→ Excerpt provided
◇ ◇ ◇

# Sleep and Dreams > General Dream Discussion >  >  1 second dreams.

## cooldreams

I've had a lot of these 1 second long dreams... What are they?   They happen as I'm dozing off. It's usually of me driving, about to crash, or Im about to fall off of a cliff, or some impending danger.  They always make me jump.  Is this common?

----------


## zebrah

Yes these dreams are quite common. I typically have them when I am overly tired and lay down to go to sleep.

----------


## TsyalMakto

Yup, know those all too well. Given the situations they occur in, I think they may be closer to advanced hypnogogic images or the like. I used to have them a lot in class when I would nod off, so I doubt that they were in REM (can one go from waking -> REM in 5 minutes?) sleep.

----------


## mooseantlers

I get them, I became lucid in one, but i dont really count it, because it was less than a second, and i didnt even do anything. My actual count is probably 7 because i lurked here about two years ago before losing interest and gaining again. And I had a random one or two when i lurked. And a month before i found DV again i had two lucids that were really bad. And now the three good ones since joining, anyway im rambling so..

◇ ◇ ◇

→ Extracted data
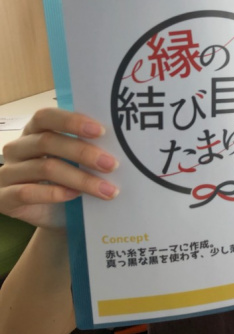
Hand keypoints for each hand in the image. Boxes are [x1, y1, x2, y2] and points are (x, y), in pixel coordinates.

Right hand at [0, 108, 118, 228]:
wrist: (59, 217)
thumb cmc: (74, 180)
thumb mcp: (82, 162)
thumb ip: (92, 148)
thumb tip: (123, 142)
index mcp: (35, 131)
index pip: (46, 117)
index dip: (72, 121)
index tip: (101, 131)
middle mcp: (18, 148)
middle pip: (48, 142)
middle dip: (84, 152)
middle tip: (112, 164)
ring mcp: (7, 173)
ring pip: (44, 168)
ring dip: (80, 179)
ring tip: (107, 190)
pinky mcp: (3, 198)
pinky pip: (26, 192)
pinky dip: (53, 193)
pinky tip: (75, 196)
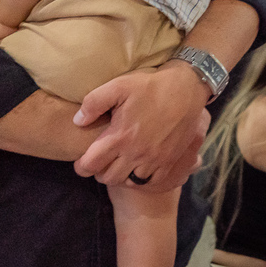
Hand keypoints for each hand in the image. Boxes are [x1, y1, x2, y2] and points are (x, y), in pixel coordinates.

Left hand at [73, 61, 211, 191]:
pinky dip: (141, 178)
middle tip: (101, 161)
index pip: (91, 165)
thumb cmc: (150, 85)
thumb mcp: (118, 85)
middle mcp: (136, 153)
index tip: (82, 161)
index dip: (82, 166)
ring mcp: (155, 159)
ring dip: (120, 176)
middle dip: (100, 172)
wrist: (187, 88)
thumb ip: (93, 103)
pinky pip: (150, 181)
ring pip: (129, 182)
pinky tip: (139, 166)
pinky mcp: (169, 160)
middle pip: (108, 178)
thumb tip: (78, 121)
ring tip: (119, 164)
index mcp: (120, 136)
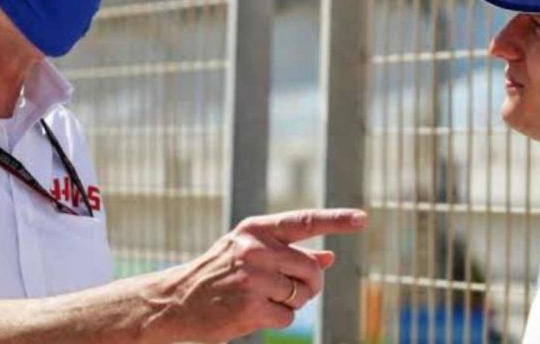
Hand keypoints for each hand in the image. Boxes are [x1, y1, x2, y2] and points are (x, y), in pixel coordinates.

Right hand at [147, 208, 366, 343]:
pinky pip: (289, 316)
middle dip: (310, 285)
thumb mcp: (250, 253)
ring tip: (262, 299)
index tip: (363, 219)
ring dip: (291, 303)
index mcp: (256, 229)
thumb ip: (290, 253)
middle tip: (289, 290)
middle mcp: (255, 248)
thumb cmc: (219, 273)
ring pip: (302, 294)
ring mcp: (252, 277)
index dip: (336, 220)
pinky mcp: (250, 306)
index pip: (304, 222)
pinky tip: (254, 313)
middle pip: (311, 270)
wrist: (177, 300)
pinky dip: (278, 319)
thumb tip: (329, 259)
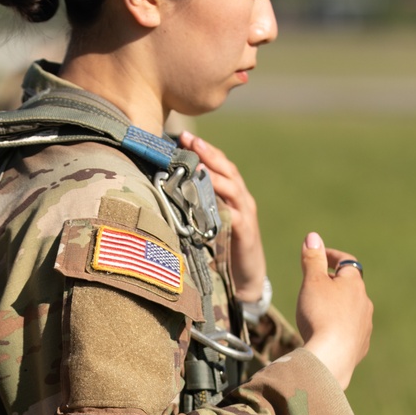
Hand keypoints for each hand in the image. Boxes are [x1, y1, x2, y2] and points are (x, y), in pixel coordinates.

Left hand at [182, 131, 266, 301]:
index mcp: (232, 194)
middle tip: (189, 139)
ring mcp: (245, 214)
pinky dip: (221, 204)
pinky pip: (233, 215)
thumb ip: (197, 205)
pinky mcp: (245, 232)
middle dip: (208, 153)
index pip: (219, 165)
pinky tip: (208, 196)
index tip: (183, 137)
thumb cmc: (225, 248)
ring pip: (232, 187)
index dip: (203, 150)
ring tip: (197, 162)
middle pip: (227, 169)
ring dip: (214, 173)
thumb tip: (168, 191)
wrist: (246, 277)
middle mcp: (241, 200)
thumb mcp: (209, 221)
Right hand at [296, 233, 372, 389]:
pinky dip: (339, 328)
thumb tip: (313, 236)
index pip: (346, 262)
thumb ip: (313, 259)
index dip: (331, 256)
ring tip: (318, 313)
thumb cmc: (320, 314)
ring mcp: (365, 325)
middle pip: (349, 287)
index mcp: (354, 284)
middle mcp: (364, 303)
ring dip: (337, 307)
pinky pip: (350, 332)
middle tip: (314, 286)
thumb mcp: (312, 282)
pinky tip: (327, 335)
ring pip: (351, 310)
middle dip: (333, 284)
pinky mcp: (361, 346)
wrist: (331, 357)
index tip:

◇ ◇ ◇

→ Work item A
From the forum thread on one-second dreams, reproduce the passage between "## TsyalMakto" and "im rambling so..", inclusive.
→ Work item B
List the usernames of everyone who posts in the forum thread on one-second dreams.
→ Work item C
Write the next part of the forum thread on one-second dreams, beginning after its final post.

→ Result A
## TsyalMakto

Yup, know those all too well. Given the situations they occur in, I think they may be closer to advanced hypnogogic images or the like. I used to have them a lot in class when I would nod off, so I doubt that they were in REM (can one go from waking -> REM in 5 minutes?) sleep.

----------


## mooseantlers

I get them, I became lucid in one, but i dont really count it, because it was less than a second, and i didnt even do anything. My actual count is probably 7 because i lurked here about two years ago before losing interest and gaining again. And I had a random one or two when i lurked. And a month before i found DV again i had two lucids that were really bad. And now the three good ones since joining, anyway im rambling so..

→ Result B
cooldreams
zebrah
TsyalMakto
mooseantlers

→ Result C
----------


## mooseantlers

> (can one go from waking -> REM in 5 minutes?) sleep.



if your sleep deprived you can and dozing off is actually microsleep which can last anywhere from 1-30 seconds, and you ARE sleeping, and are just as effective as sleeping, so if you have one of these you arent dozing off.

----------


## SeeFour

It's called a hypnogogic jerk. I get them most nights when I'm falling asleep. It's usually preceded by some sort of hypnogogic hallucinations too. They are rather annoying though....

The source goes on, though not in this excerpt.